Aim of the exercise: Output as a JSON list of strings, one string per line, each line in the listing from the one containing "What is the range" through the end of the listing, both ends included and blank lines omitted. Leave out the pictures.

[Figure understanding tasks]
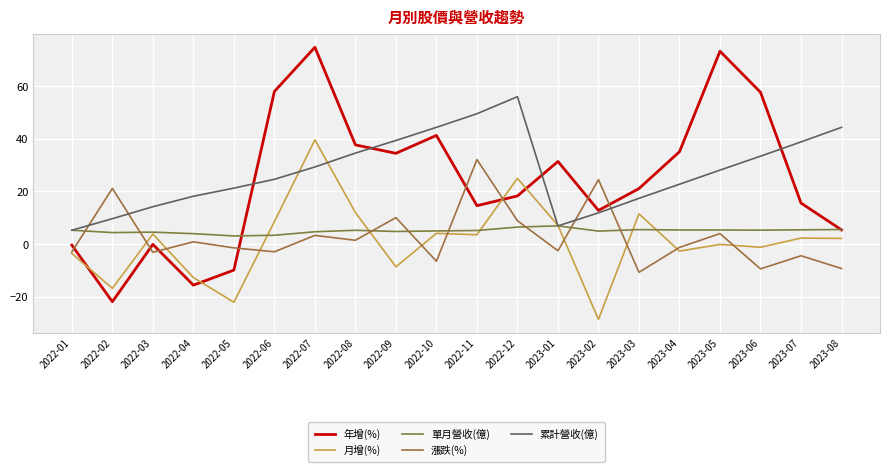

What is the sum of the 漲跌(%) values at 2022-03 and 2022-04?

-2.2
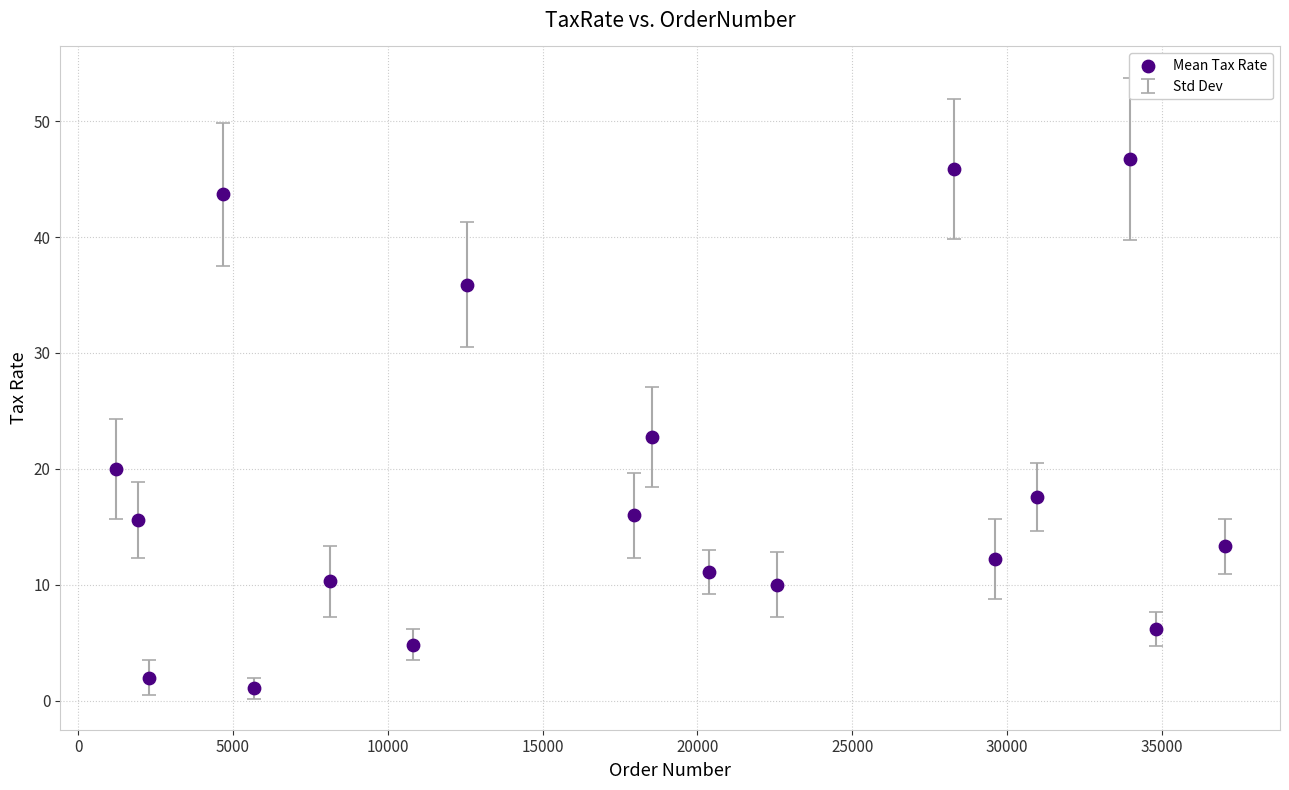

What is the range of Y values (max minus min)?

45.7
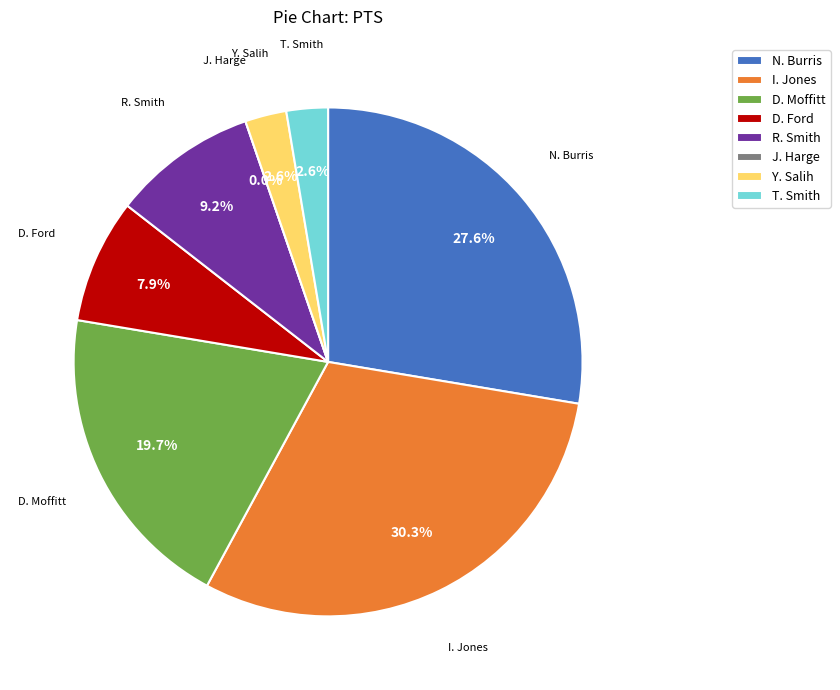

Rank the categories by value from highest to lowest.

I. Jones, N. Burris, D. Moffitt, R. Smith, D. Ford, Y. Salih, T. Smith, J. Harge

Solution:
[
  "What is the range of Y values (max minus min)?",
  "45.7",
  "Rank the categories by value from highest to lowest.",
  "I. Jones, N. Burris, D. Moffitt, R. Smith, D. Ford, Y. Salih, T. Smith, J. Harge"
]